Chorus: Deli Lane, we love you so, at breakfast time,
Waffles, French toast, omelets are all prime.
And dining outdoors is sublime....

Deli Lane's Power-Up breakfast brings two eggs any style; potatoes; choice of bacon, ham, or sausage; and two pancakes for just $3.95. That will get you singing in the morning.

David Baglin is on a roll. Earlier this year he won Most Edible Hot Chili at Homestead/Florida City's annual Super Chili-Bowl Cook-Off. Last year he took first place at the Springs River Festival in Miami Springs after securing second in 2003. The 45-year-old Baglin credits his grandmother's secret family recipe for his good fortune. "No one made better chili than my grandma," Baglin brags. "I compete in all the cookouts." Baglin, a part-time airline mechanic, has been competing in chili cook-offs for more than seven years, but he didn't parlay his spicy skills into a culinary enterprise until 2003. "I've been to Chicago, Philly, New York," he reveals. "You can find a great chili dog in those cities.

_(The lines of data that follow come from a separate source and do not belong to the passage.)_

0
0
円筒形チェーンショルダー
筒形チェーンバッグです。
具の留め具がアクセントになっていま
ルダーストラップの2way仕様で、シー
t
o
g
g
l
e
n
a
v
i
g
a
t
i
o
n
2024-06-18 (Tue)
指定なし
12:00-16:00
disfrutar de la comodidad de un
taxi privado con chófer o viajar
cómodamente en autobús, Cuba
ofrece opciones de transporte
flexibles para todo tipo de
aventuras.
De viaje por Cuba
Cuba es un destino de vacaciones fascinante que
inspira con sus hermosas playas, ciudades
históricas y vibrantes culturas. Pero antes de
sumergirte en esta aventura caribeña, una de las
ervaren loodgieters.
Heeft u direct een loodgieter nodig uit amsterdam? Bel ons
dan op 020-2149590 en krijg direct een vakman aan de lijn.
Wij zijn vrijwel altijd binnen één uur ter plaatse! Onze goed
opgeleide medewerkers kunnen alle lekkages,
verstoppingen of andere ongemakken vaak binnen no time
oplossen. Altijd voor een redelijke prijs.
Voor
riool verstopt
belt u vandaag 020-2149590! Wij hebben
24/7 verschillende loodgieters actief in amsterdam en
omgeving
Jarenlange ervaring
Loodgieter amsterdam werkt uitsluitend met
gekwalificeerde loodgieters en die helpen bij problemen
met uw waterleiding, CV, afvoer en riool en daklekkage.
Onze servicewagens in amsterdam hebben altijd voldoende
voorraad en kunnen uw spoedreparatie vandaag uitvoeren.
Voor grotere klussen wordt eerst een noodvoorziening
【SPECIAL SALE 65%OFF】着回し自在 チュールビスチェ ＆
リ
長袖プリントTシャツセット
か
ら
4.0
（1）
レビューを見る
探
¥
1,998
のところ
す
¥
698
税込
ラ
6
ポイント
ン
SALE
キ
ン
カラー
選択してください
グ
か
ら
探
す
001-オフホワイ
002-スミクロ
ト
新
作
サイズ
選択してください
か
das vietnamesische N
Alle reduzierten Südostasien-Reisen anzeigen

So I decided to start selling my own chili dog." He began with Cheyenne Lee's Food Wagon, working as a vendor at the Dade County Youth Fair, the Air and Sea Show in Fort Lauderdale, the Coconut Grove Arts Festival, and other family-oriented special events in South Florida. Today you can sample Baglin's chili at the Cheyenne Lee lunch counter in the food court of the Prime Outlets mall in Florida City. The mall is on East Palm Drive just east of South Dixie Highway where the Florida Turnpike ends. For $4, you can buy a bowl of chili or a chili pie, a deliciously wicked serving of chili piled atop Fritos corn chips. Cough up $6 and you can get a one-pound mound of chili and cheese atop a monster hot dog. Mmmm, good!